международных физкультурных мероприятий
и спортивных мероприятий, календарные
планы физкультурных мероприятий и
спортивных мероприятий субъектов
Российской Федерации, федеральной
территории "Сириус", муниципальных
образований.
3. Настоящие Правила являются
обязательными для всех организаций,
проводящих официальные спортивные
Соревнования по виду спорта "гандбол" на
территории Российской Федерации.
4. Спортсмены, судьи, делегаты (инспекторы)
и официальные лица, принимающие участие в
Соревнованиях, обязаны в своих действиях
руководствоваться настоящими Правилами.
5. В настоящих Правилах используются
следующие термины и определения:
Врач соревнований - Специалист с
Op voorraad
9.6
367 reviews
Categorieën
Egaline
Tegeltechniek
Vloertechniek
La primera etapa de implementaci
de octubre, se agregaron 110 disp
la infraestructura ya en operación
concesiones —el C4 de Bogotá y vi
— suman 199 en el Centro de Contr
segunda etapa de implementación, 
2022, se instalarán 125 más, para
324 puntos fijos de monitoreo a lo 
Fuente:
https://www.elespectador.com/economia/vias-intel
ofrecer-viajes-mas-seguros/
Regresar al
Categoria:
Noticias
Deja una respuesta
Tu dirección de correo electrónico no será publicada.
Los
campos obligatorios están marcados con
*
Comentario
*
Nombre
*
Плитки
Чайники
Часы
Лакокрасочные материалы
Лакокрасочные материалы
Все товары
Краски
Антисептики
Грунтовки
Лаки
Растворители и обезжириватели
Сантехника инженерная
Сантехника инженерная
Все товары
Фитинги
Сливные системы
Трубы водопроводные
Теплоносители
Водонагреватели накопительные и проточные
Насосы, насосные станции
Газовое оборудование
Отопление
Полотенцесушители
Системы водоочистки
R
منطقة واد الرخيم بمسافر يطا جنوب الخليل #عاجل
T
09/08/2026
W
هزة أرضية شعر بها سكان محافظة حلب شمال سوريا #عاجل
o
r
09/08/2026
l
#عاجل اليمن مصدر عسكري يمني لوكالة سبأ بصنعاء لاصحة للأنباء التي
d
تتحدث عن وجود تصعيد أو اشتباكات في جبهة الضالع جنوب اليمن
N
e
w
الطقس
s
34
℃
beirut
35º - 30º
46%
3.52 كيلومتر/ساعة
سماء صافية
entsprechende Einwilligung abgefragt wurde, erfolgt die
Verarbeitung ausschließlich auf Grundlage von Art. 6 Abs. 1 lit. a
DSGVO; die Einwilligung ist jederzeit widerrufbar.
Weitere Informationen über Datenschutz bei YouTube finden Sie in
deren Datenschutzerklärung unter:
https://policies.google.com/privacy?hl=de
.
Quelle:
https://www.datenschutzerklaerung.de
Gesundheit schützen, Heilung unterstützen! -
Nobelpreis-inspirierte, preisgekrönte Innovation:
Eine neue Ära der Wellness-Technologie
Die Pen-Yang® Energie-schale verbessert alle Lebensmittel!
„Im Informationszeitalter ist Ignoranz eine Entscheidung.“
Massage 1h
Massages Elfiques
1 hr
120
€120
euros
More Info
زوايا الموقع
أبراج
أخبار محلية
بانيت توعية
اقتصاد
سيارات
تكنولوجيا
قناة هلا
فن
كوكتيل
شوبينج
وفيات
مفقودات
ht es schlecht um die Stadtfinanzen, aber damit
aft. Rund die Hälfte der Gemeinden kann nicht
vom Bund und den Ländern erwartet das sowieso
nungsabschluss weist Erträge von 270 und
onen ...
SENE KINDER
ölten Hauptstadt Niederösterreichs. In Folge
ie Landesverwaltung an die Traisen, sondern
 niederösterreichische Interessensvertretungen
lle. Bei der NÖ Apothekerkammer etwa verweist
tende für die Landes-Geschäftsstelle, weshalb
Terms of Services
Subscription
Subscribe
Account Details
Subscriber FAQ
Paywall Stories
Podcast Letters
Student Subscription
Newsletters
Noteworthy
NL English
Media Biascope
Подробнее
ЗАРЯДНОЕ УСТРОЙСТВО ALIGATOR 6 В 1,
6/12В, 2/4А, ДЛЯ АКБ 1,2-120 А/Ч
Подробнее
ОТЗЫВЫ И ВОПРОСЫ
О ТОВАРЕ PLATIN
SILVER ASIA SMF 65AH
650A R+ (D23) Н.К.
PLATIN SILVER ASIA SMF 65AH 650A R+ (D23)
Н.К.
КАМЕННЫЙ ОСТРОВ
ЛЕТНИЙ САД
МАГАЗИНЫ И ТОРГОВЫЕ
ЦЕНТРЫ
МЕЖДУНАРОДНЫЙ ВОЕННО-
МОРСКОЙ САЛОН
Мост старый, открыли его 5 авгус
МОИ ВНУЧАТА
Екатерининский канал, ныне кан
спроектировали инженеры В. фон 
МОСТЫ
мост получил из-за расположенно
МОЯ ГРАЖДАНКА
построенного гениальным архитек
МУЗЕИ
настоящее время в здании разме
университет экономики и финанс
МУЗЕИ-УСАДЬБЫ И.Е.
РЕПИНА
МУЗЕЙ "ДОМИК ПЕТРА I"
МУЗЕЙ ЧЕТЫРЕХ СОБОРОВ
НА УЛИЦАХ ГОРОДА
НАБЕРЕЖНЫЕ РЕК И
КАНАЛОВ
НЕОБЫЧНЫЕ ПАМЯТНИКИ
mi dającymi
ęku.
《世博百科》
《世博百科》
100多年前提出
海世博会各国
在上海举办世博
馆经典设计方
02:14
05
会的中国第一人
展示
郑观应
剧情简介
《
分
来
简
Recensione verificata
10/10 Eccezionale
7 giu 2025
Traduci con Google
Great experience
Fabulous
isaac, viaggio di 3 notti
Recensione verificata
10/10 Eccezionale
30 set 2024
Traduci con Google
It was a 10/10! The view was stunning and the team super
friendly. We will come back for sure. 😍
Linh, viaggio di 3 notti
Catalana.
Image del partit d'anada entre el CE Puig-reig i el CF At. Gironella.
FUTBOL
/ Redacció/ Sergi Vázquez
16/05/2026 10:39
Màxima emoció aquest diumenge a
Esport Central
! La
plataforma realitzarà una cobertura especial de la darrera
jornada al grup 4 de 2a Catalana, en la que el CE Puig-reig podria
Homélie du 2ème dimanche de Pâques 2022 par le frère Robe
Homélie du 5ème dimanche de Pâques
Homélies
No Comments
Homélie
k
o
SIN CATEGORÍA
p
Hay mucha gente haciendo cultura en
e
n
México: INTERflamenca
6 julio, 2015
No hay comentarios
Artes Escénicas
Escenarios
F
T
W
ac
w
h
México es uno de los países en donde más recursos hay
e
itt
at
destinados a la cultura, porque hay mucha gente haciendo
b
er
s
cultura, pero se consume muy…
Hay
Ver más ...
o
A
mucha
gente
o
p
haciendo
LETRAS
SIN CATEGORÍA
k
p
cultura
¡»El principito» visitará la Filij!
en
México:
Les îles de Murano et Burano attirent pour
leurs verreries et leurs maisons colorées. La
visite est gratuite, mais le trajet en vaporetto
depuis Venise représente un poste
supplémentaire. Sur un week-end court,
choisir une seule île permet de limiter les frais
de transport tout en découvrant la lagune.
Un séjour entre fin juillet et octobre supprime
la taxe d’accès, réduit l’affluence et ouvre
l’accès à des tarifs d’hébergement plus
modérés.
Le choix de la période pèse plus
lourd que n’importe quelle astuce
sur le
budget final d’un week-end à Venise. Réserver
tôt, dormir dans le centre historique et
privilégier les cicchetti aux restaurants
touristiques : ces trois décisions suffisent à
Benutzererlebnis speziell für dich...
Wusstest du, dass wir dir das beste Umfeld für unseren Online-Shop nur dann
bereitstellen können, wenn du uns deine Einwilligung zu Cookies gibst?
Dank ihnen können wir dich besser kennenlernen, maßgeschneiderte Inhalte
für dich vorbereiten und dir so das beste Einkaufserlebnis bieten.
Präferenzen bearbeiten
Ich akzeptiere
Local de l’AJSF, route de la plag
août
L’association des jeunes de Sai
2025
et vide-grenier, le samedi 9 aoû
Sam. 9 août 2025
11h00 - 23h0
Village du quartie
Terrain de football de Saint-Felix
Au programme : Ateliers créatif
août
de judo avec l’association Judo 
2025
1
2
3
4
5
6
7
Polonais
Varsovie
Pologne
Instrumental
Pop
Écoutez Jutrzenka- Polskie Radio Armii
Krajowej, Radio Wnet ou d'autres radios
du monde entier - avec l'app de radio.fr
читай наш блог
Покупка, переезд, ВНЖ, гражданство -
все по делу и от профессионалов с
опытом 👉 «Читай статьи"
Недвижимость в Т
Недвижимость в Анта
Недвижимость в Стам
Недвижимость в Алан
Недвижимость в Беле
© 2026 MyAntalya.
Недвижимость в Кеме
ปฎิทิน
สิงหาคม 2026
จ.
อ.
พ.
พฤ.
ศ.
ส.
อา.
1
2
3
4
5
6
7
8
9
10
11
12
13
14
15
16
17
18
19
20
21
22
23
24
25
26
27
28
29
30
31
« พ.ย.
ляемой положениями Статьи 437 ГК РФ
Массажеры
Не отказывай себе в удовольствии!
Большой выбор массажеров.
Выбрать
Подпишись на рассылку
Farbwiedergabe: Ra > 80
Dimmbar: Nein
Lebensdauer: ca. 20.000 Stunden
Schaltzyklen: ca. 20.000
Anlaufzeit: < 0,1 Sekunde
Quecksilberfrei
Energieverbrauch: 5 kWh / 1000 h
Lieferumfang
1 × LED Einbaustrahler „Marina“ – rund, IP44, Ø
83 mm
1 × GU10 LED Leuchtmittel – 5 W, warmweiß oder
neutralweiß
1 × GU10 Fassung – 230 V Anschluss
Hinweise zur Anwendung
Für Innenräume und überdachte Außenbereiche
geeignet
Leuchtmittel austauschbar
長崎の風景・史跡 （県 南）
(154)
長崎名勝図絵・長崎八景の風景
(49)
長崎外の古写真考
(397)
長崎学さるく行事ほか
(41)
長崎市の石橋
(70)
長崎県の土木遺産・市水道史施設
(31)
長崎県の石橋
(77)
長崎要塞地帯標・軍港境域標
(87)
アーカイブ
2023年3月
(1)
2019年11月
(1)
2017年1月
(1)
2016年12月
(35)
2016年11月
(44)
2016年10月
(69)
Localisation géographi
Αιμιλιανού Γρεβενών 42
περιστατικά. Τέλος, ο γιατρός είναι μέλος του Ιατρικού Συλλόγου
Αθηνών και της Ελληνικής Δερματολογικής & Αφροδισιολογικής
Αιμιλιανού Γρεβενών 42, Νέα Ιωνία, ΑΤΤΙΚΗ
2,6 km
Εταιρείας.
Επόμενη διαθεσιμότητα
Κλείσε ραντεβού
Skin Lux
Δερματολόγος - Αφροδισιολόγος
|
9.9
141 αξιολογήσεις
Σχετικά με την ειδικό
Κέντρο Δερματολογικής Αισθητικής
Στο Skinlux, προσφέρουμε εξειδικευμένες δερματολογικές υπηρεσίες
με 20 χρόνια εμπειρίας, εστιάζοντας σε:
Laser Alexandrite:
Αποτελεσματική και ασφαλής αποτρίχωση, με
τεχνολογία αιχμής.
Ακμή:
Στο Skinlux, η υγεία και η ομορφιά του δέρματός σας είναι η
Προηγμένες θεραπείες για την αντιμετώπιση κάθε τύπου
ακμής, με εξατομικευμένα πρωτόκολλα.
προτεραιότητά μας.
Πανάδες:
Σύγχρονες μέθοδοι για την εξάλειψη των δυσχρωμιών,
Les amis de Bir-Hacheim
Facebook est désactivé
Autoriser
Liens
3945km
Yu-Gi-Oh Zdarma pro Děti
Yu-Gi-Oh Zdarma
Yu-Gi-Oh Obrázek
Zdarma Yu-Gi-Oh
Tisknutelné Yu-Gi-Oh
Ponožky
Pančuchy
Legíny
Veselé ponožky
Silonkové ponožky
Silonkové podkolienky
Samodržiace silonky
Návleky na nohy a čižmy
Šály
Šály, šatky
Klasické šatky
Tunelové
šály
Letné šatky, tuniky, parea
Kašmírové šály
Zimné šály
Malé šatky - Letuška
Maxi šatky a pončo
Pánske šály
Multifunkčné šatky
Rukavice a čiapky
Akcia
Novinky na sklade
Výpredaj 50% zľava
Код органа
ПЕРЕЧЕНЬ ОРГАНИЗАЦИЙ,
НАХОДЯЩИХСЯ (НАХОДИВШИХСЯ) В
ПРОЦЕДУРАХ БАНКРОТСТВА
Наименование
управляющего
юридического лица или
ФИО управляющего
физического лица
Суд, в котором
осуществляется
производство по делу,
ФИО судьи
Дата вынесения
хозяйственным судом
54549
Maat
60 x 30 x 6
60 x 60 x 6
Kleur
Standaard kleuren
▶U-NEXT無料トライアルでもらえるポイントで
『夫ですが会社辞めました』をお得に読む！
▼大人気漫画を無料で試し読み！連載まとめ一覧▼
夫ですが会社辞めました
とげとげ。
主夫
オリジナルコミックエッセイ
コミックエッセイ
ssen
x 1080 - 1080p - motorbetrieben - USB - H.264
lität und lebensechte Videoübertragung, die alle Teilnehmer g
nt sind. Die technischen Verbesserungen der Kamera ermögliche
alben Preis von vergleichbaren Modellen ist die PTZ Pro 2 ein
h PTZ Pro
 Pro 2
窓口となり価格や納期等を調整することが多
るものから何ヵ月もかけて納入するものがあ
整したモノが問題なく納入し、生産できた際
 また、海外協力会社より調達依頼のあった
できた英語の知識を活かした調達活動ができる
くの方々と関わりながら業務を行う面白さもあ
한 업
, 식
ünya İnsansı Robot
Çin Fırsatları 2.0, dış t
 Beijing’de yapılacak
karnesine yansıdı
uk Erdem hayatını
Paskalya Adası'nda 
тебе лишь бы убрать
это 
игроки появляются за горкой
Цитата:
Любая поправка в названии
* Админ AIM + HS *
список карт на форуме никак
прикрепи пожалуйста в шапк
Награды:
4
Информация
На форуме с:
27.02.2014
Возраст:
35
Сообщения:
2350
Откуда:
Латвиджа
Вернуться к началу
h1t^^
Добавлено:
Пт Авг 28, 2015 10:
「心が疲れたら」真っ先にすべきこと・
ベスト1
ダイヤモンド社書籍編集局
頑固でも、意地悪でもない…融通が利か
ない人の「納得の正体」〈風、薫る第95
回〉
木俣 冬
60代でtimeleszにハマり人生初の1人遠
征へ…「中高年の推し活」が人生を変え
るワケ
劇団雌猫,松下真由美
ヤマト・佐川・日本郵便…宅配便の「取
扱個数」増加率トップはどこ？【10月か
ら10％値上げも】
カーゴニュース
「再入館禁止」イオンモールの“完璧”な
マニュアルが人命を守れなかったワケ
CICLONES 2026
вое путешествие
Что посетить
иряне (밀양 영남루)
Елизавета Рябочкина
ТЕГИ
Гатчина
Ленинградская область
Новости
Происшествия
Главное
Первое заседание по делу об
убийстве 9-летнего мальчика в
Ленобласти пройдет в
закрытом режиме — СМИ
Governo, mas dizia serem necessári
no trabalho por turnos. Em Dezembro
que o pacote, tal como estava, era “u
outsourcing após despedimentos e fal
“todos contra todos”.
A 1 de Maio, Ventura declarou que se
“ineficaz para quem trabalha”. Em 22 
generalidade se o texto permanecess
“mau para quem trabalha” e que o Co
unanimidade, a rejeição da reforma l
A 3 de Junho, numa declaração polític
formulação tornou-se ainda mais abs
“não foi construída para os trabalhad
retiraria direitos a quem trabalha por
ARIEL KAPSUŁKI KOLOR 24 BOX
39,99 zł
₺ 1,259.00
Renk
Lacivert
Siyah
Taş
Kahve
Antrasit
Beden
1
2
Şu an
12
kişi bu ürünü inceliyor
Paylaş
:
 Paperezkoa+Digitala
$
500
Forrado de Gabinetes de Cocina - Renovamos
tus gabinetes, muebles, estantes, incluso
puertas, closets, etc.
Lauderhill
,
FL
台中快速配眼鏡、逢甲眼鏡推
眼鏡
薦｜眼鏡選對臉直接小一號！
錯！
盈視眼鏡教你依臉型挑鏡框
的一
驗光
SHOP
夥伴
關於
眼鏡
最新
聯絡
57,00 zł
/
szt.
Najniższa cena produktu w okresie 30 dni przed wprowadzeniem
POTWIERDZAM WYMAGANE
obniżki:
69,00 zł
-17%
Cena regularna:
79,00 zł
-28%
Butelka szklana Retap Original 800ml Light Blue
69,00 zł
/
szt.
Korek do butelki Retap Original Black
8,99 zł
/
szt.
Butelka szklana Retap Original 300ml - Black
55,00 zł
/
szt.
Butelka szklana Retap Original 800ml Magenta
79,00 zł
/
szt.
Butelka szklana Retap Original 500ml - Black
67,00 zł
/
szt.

■ **Problem statement**
The lines you need are those with the word "Silonkové"; list them from the entries.

■ **Task answer**
Silonkové ponožky
Silonkové podkolienky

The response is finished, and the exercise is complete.